All the vegetables are roasted, which enables them release their sugars and they get a bit caramelized which adds depth to the flavour.


To begin. Preheat your oven to 180 °C. Line a baking sheet with foil and spray some olive oil on it.
Clean and chop your veggies and arrange them on the tray. Spray a bit more oil on them. Sprinkle the salt and pepper and the coriander seeds and little bit of parsley.


As the veggies roast. Crush the garlic, ginger and turmeric together and chop your onion.
Heat 1 tbsp of oil in a medium saucepan and add the onion. Let it sauté a while. Then add the ginger garlic mixture and the coriander stalks.
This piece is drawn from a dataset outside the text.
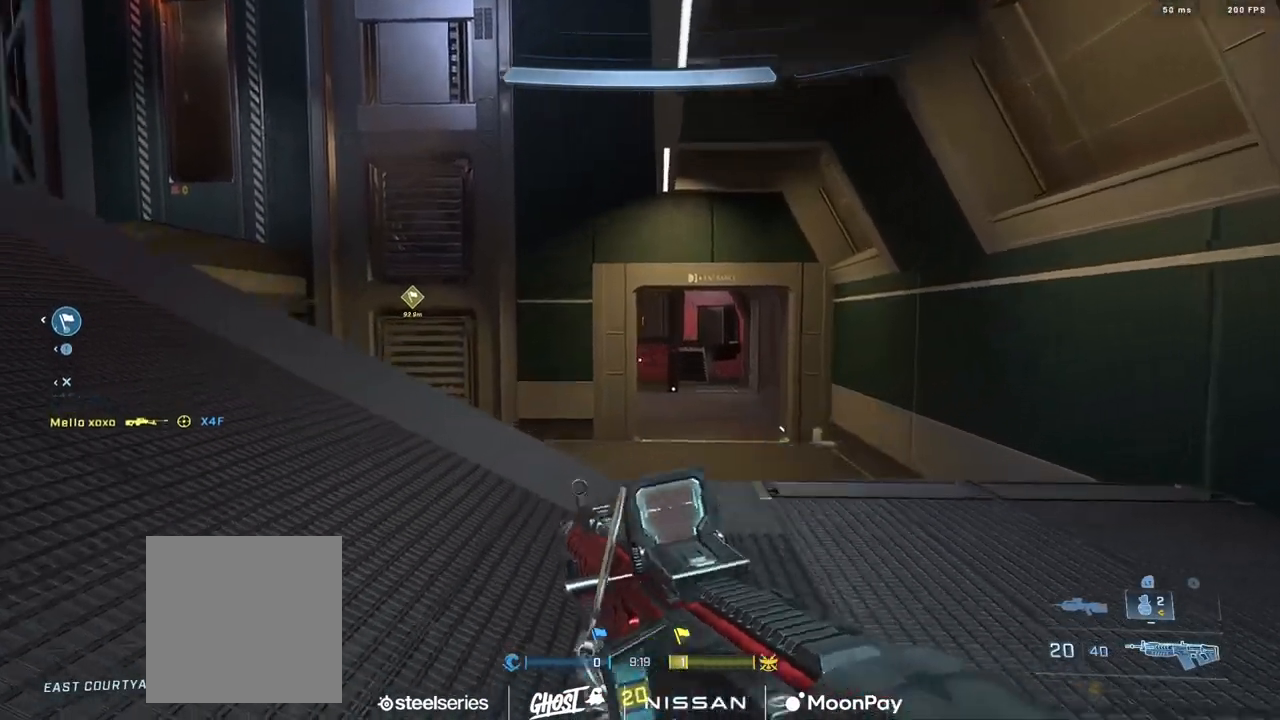
{"buttons": [], "left_stick": "up", "right_stick": "down", "events": [[83, "A", "down"], [166, "A", "up"], [166, "right_stick", "down"], [433, "A", "down"], [483, "A", "up"]]}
Add the dhania jeera and a bit of salt and pepper. Mix well.


Cover and let simmer for 15-20 minutes for the flavours to mix well. Once ready, check seasoning and adjust if necessary.
Blend the soup to your desired consistency. Garnish and serve.
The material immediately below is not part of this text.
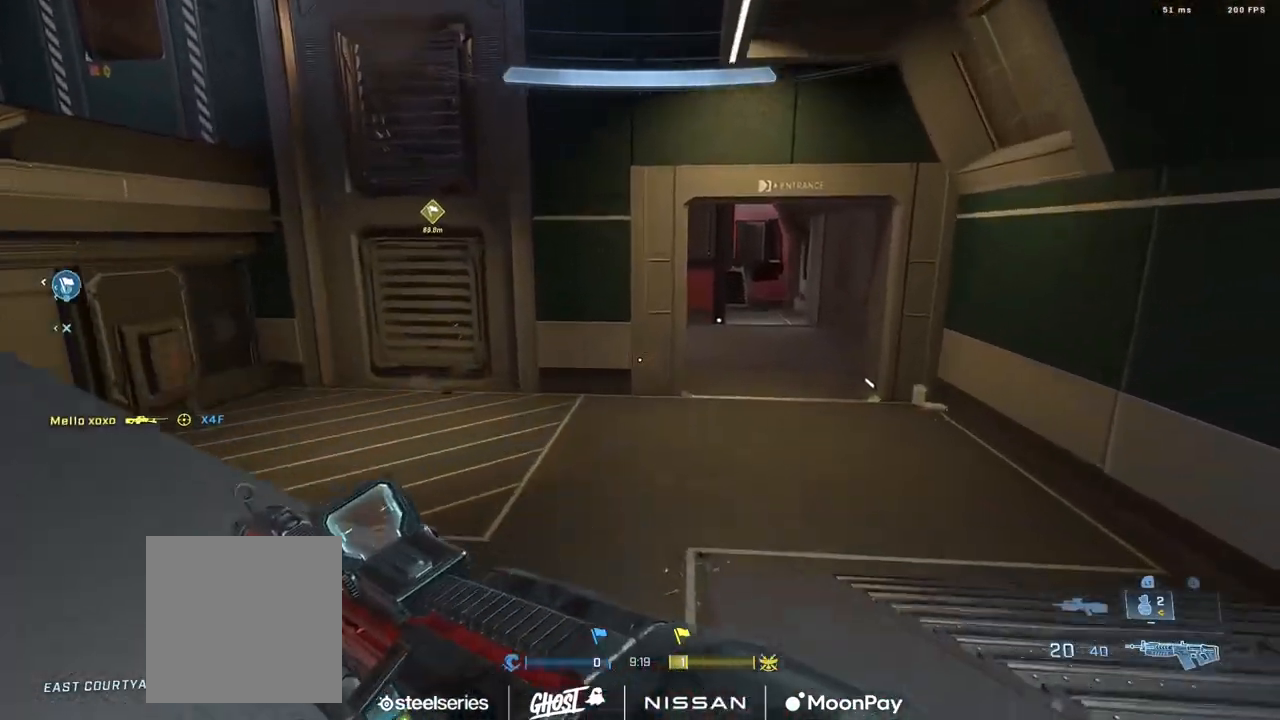
{"buttons": [], "left_stick": "up", "right_stick": "up", "events": [[67, "right_stick", "down-right"], [100, "A", "down"], [134, "left_stick", "up-right"], [150, "A", "up"], [267, "A", "down"], [267, "left_stick", "up"], [300, "right_stick", "center"], [334, "A", "up"], [434, "A", "down"], [451, "right_stick", "up"], [467, "A", "up"]]}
You can have this soup as it is for a light lunch or add a bun for a light dinner.
I do not know how to describe how delicious and comforting this bowl of soup is. You have to try it to believe it.
The sweetness of the pumpkin, carrots, beetroot and sweet potato blend wonderfully with the zing from the ginger, the coriander seeds and white pepper and the tangy yoghurt flavour. The roasted chickpeas add crunch and a lovely different texture …

Don’t just take my word for it, try it and let me know how it goes.